The boy broke down under questioning. He showed no remorse for what he’d done but confessed to many things, so many more than Sprout had even imagined him doing. The pixies, yes, but also fires

“His soul was split in two,” Lupin explained to her as she broke down sobbing in his office after. He’d been kind enough to steer her away from the conversations that were to come about punishment. “When the dementors attacked, they took his soul, but not all of it.”

She didn’t finish the term. Whereat first she’d been committed to ensuring their students got the education they deserved, knowing what was possible made it impossible for her to even look at them. In shame, she scribbled her note of resignation and fled the school in the night.

 

 

“Will we even be able to stay open another year?” Flitwick braved as they met the week before the winter holiday. He felt ashamed asking, he’d committed himself to stay again and again but felt he was reaching the end of his tether. Yet he felt no accusing eyes as he voiced the question he suspected they’d all been asking themselves.

The room was already half-full just as their classrooms were. Dwindled down one by one as parents heard the horrors they were unable to prevent.

“We will stay open for as long as we can,” Dumbledore replied, his voice firm.

“What of next year?” Flitwick went on,  “Will we subject a new class of students to this horror? And what of those who graduate? They won’t be able to get their NEWTS, they won’t be able to lead stable lives. How can we release them into the wild?

“What do you propose then? Azkaban? They’re people.” Came McGonagall’s reprimanding voice.

Silence fell upon them. They weren’t used to infighting like this. Flitwick had always prided himself on their ability to come together. Questions tumbled around his mind, horrible questions yet he wasn’t alone for it was Madame Pomfrey who voiced them.

“And what makes a person? The ability to think, to feel? They can’t do any of that.”

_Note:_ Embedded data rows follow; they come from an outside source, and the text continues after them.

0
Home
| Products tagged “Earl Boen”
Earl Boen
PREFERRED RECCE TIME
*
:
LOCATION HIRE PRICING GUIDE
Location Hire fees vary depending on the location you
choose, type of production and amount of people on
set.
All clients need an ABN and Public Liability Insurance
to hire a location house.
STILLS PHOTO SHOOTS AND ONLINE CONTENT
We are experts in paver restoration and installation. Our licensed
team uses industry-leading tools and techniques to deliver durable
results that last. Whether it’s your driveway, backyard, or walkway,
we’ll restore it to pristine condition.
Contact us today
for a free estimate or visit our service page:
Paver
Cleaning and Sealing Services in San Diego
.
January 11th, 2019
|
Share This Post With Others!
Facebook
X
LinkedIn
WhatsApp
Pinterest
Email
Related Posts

“They can think.” McGonagall shot back.

“And from what we’ve seen they think terrible things.”

 

And so came the end of their time at Hogwarts. Not by fire or magic, just a terrible mistake, letting prison guards patrol students.  A measure to protect turned rancid. It would be a dozen years before laughter again filled the halls. Parents too frightened to think it safe to send their hearts and souls off unprotected. A horror.

Dumbledore had known better.

If only Remus Lupin hadn’t missed the train.